* BEGIN Passage provided *

The problem with this is that the brain can only handle so much technique practice at once. This is why you can't become great at boxing by practicing 10 hours a day for an entire year. The connections are made slowly, the brain doesn't have the capacity to "build" that much muscle memory at once.

 

There is also a second type of practice, which is known as skills practice. This is applying the muscle memory and movements learned during technique practice to an actual golf ball in an actual lie in an actual situation. Skill practice is basically unlimited - rather than actually devloping muscle memory, you are getting better at solving problems. Evaluating lie, and wind, taking different stances for different shots, etc... Rather than have a top limit on what you can achieve given a certain period of time, skill practice you could do for 10 hours a day and get just as much out of the 1st our as the last.

 

In the context of skill practice, it is undisputed that the harder and more challenging you make the practice the more the brain gets out of it. Now, this needs to be balanced against confidence and fun, but if I had a high cap I was teaching and you had a high cap you were teaching, and we each had six months and my guy hit 10 balls really slow on the range focusing on perfect technique and then hit out of rocks and bunkers and trees and made it incredibly difficult and your guy spent the six months taking full swind up swing on perfect lies (i.e. how most high caps practice) my guy would get much better much faster.

 

The "controlled enviornment of the range" is nonsense. It retards your development. Basketball coaches don't have their teams practice free throws when they first show up to practice, they do it at the end, when they are tired. it makes them harder. Its the same in every sport (except bad golfers I suppose).

 

I've read a ton of literature on how to get better, and I'm a low cap principally because I started applying it (instead of just working inside the "controlled range enviornment") and this is the best book I've read on the science of learning to swing a golf club:

 

https://www.amazon.c...s/dp/1507723172

 

As I said, when I brought this up in another thread - why are you just hitting your 7 iron at the 150 flag in full motion over and over and over it will never make you better - people went ballistic. So hopefully that doesn't happen again.

* END Passage provided *
* BEGIN Excerpted data *

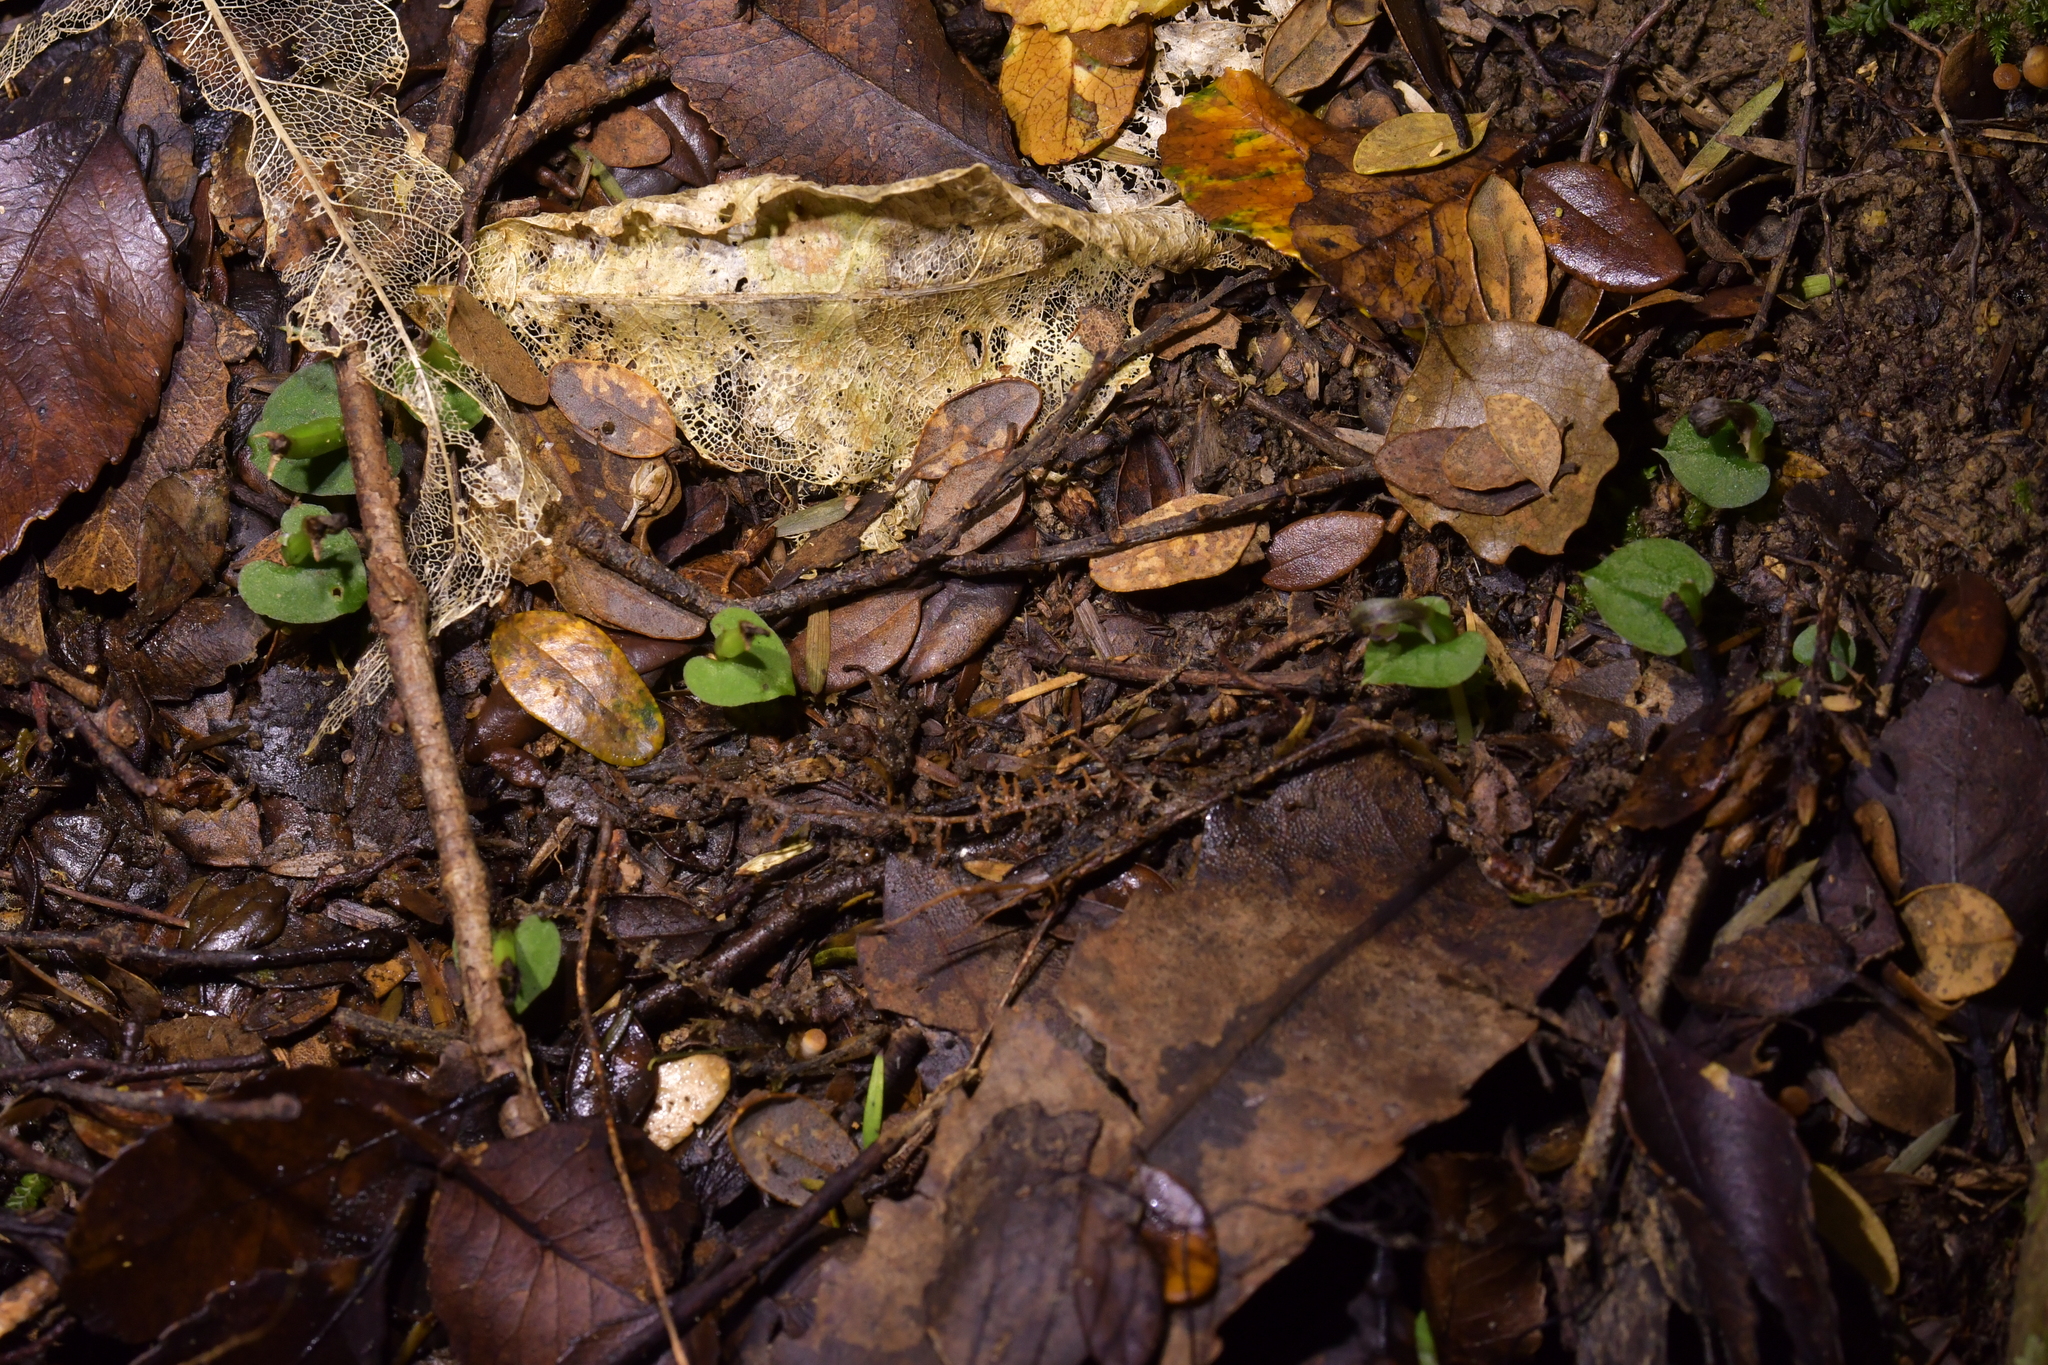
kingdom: Plantae
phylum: Tracheophyta
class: Liliopsida
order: Asparagales
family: Orchidaceae
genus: Corybas
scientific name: Corybas cheesemanii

* END Excerpted data *

**Required tasks:**
• a. In the golf practice post, rewrite the part starting at "I've read a" and ending at "doesn't happen again.", with "7 iron" changed to "5 iron".
• b. Carry on the golf practice post past its final sentence.

**Results of the exercise:**
• a.
I've read a ton of literature on how to get better, and I'm a low cap principally because I started applying it (instead of just working inside the "controlled range enviornment") and this is the best book I've read on the science of learning to swing a golf club:

 

https://www.amazon.c...s/dp/1507723172

 

As I said, when I brought this up in another thread - why are you just hitting your 5 iron at the 150 flag in full motion over and over and over it will never make you better - people went ballistic. So hopefully that doesn't happen again.

• b.
 

EDIT

Someone in another post (redneck I think) said I think high handicappers are "friggin idiots", which couldn't be further from the truth. Y'all are the ones who want to coddle them. They're not puppies. They can handle it. Their going to get a lot worse, and then their going to get a lot better. This idea that you improve at golf by going from 100 to 98 to 95 to 94 to 90 to 88, etc... is fantasyland. Now, kids, wife, no time - i get it. No worries. But if your trying to get better, you shouldn't be whacking balls at the 150 flag with your 150 club for an hour and a half. It doesn't work. Seve learned golf by hitting balls on a beach. Its harder. Jack learned with his head being held still. Its harder. Most NBA players played with older kids when they were younger. Its harder. If you wanted to learn basketball today at 30-whatever, you wouldn't go play in an "easy controlled enviornment" with 8 year olds (the range). You'd go find the best game you could find and you'd fall on your face until you can hang. That's how you get good at golf (Efficiently).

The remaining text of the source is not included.